ANZ Chief Issues Stark Warning On Interest Rates

Post by Sharat on August 23, 2010 · Under banking, Business News, Company News, credit cards, home loans, interest rates, mortgages · Comment 
ANZ Chief Issues Stark Warning On Interest Rates

Mike Smith, chief executive of Australian banking major ANZ has issued a stark warning, suggesting that world’s bank will be forced to alter their business model in response to the “permanently” higher cost of banking.

Mr. Smith issued the warning whilst unveiling the latest set of ANZ results last week. ANZ’s third quarter underlying profits leapt 37 per cent.

Despite the great performance, Mr. Smith added a note of caution, saying that the costs of wholesale funding were now a permanent feature of banking a result of the global financial crisis.

“We have to face up to the fact that banks now have permanently higher costs of doing business, these include continuing pressures on wholesale funding costs and at the same time rates for deposits have never been higher compared to short-term wholesale rates. We also have to carry significant costs associated with the new international capital and liquidity requirements. The result is we simply to have think differently about our business. We need to change, we need to streamline our structures and do things in new and different ways.” he said.

Mr.

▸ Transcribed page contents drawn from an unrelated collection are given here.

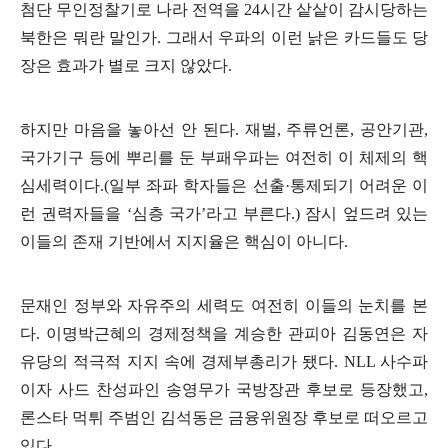
첨단 무인정찰기로 나라 전역을
24
시간 샅샅이 감시당하는
북한은 뭐란 말인가
.
그래서 우파의 이런 낡은 카드들도 당
장은 효과가 별로 크지 않았다
.
하지만 마음을 놓아선 안 된다
.
재벌
,
주류언론
,
공안기관
,
국가기구 등에 뿌리를 둔 부패우파는 여전히 이 체제의 핵
심세력이다
.(
일부 좌파 학자들은 선출
·
통제되기 어려운 이
런 권력자들을
‘
심층 국가
’
라고 부른다
.)
잠시 엎드려 있는
이들의 존재 기반에서 지지율은 핵심이 아니다
.
문재인 정부와 자유주의 세력도 여전히 이들의 눈치를 본
다
.
이명박근혜의 경제정책을 계승한 관피아 김동연은 자
유당의 적극적 지지 속에 경제부총리가 됐다
. NLL
사수파
이자 사드 찬성파인 송영무가 국방장관 후보로 등장했고
,
론스타 먹튀 주범인 김석동은 금융위원장 후보로 떠오르고
있다
.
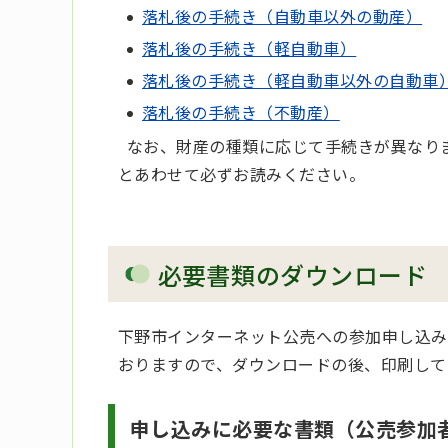
落札後の手続き（自動車以外の動産）
落札後の手続き（軽自動車）
落札後の手続き（軽自動車以外の自動車
落札後の手続き（不動産）
なお、財産の種類に応じて手続きが異なり
とあわせて必ずお読みください。
必要書類のダウンロード
下野市インターネット公売への参加申し込み
おりますので、ダウンロードの後、印刷して
申し込みに必要な書類（公売参加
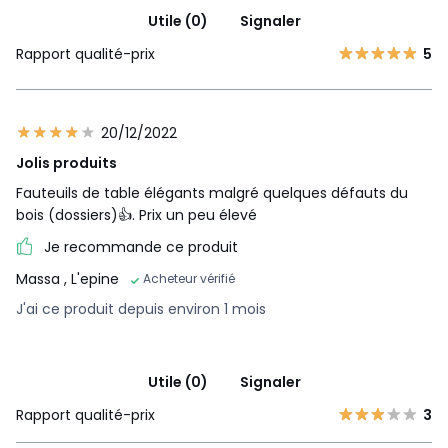
Utile (0)
Signaler
Rapport qualité-prix
5
20/12/2022
Jolis produits
Fauteuils de table élégants malgré quelques défauts du
bois (dossiers)👍. Prix un peu élevé
Je recommande ce produit
Massa
, L'epine
Acheteur vérifié
J'ai ce produit depuis environ 1 mois
Utile (0)
Signaler
Rapport qualité-prix
3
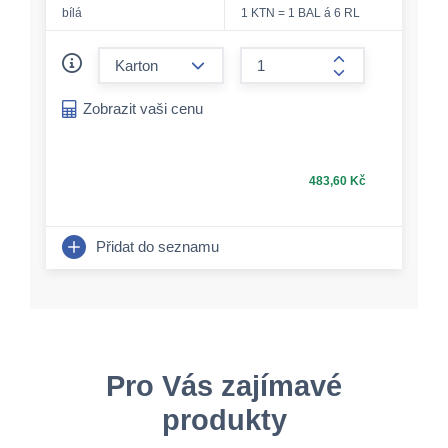
bílá
1 KTN = 1 BAL á 6 RL
form.decrease-amount
form.increase-a
Zobrazit vaši cenu
483,60 Kč
Přidat do seznamu
Pro Vás zajímavé
produkty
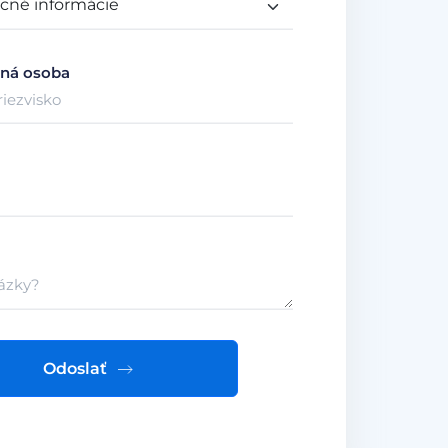
ná osoba
Odoslať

Smith’s comments immediately started speculation that Australian lenders would raise their interest rates once the results of the election became clear.
ANZ’s warning followed similar comments from NAB and CBA, both of whom say that debt that have issued which is about to mature will have to be rolled over with more expensive current funding.

Analysts believe that lenders would increasingly try to shift the burden of higher funding costs on to their customers, by increasing mortgage and consumer lending rates, as well as increasing interest rates on business loans.